Saturday 8 June 2013

Boris Groys ///Art Workers: Between Utopia and the Archive

However, the internet has become not a place for the realization of postmodern utopias, but their graveyard—as the museum became a graveyard for modern utopias. Indeed, the most important aspect of the internet is that it fundamentally changes the relationship between original and copy, as described by Benjamin—and thus makes the anonymous process of reproduction calculable and personalized. On the internet, every free-floating signifier has an address. The deterritorializing data flows become reterritorialized.

Google data servers
Walter Benjamin famously distinguished between the original, which is defined through its “here and now,” and the copy, which is siteless, topologically indeterminable, lacking a “here and now.” Contemporary digital reproduction is by no means siteless, its circulation is not topologically undetermined, and it does not present itself in the form of a multiplicity as Benjamin described it. Every data file’s address on the internet accords it a place. The same data file with a different address is a different data file. Here the aura of originality is not lost, but instead substituted by a different aura. On the internet, the circulation of digital data produces not copies, but new originals. And this circulation is perfectly traceable.
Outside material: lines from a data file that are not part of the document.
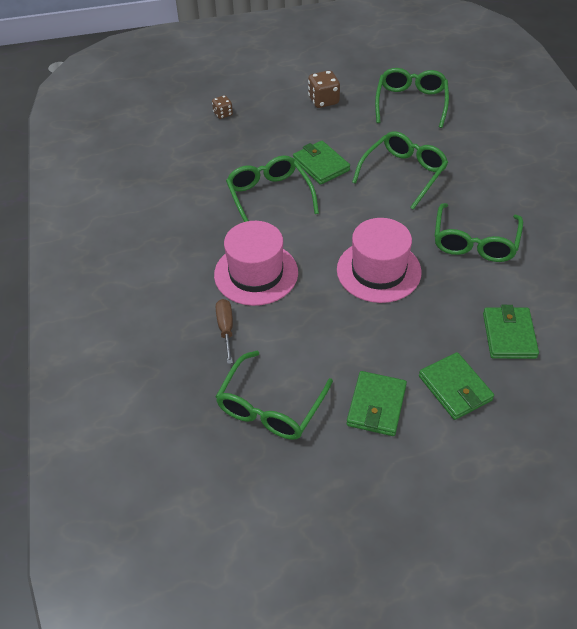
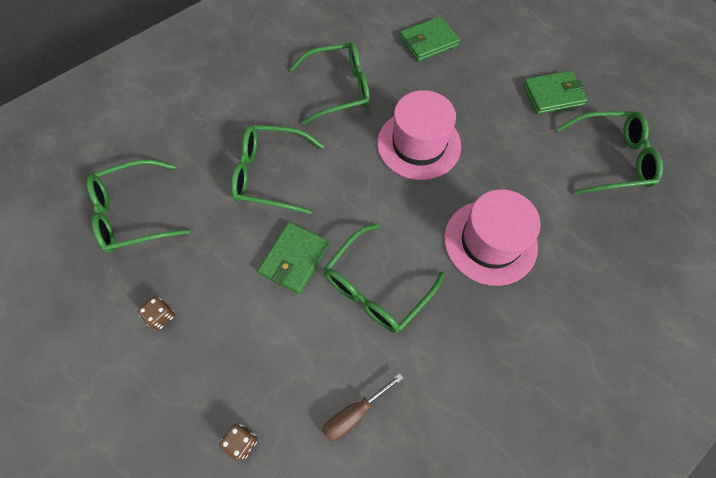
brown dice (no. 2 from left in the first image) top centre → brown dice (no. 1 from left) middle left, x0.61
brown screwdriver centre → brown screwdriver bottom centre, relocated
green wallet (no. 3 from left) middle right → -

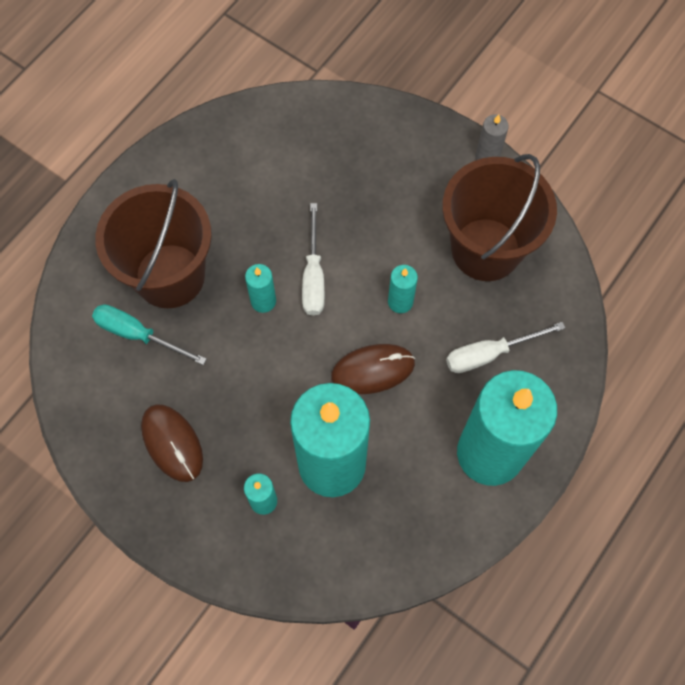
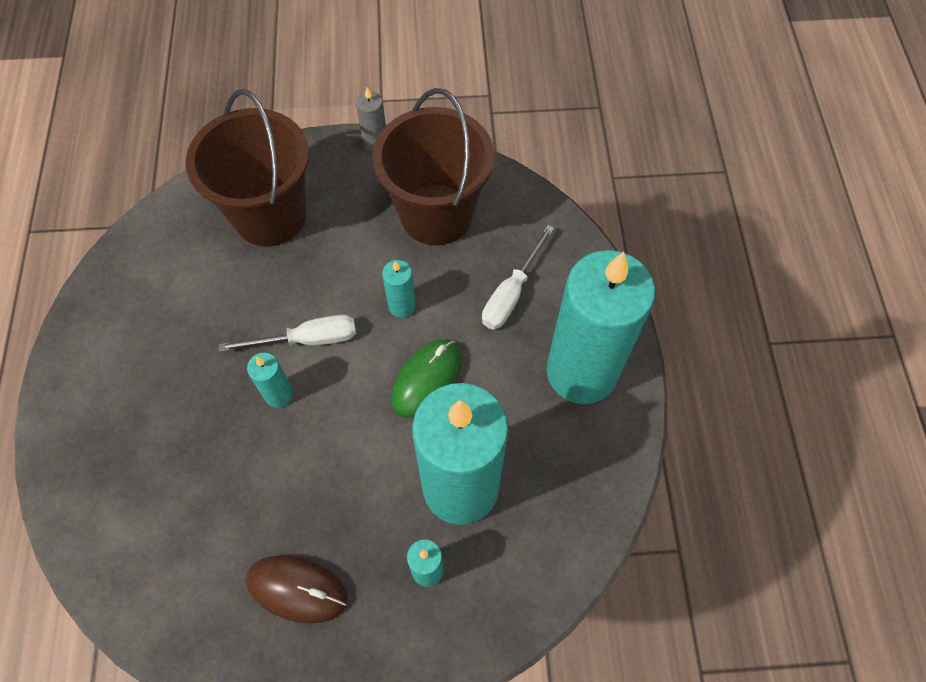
brown bucket (no. 1 from left) middle left → brown bucket (no. 1 from left) top left, relocated
white screwdriver (no. 1 from left) centre → white screwdriver (no. 1 from left) middle left, 60 degrees counterclockwise
brown mouse (no. 2 from left) centre → green mouse centre
turquoise screwdriver middle left → -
Individual pieces of data are never deterritorialized. Moreover, every internet image or text has not only its specific unique place, but also its unique time of appearance. The internet registers every moment when a certain piece of data is clicked, liked, un-liked, transferred, or transformed. Accordingly, a digital image cannot be merely copied (as an analogue, mechanically reproducible image can) but always only newly staged or performed. And every performance of a data file is dated and archived.